**Request**
Please determine how many lines in the records contain the string "chart", matching case exactly, and give only that number.

**Entries supplied**
*** Begin section ***
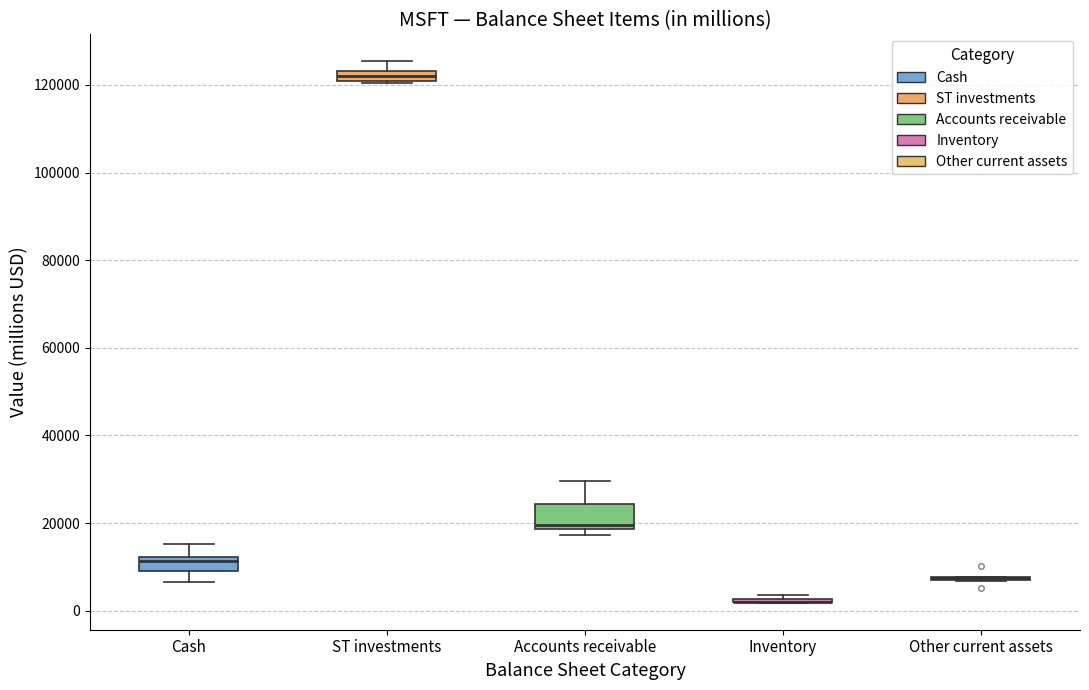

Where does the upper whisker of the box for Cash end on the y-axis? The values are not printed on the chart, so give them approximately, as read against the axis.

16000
*** End section ***
*** Begin section ***
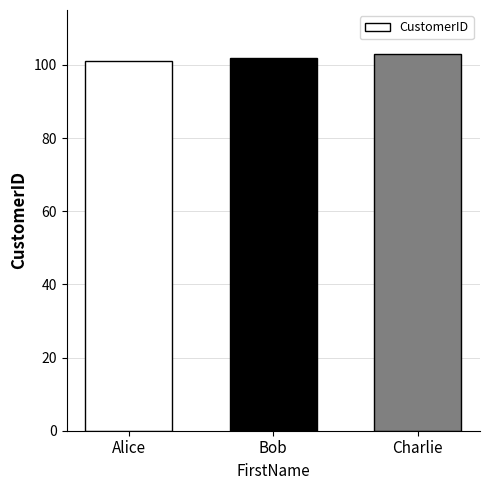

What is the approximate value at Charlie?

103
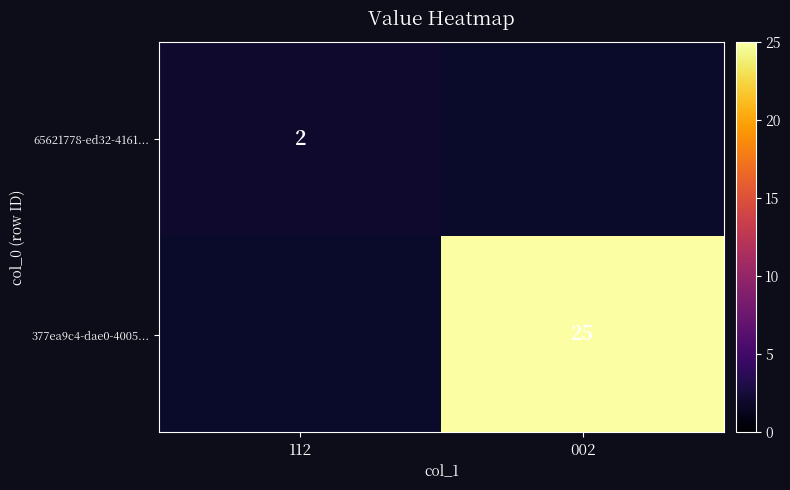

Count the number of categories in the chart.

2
*** End section ***
**Reply**
2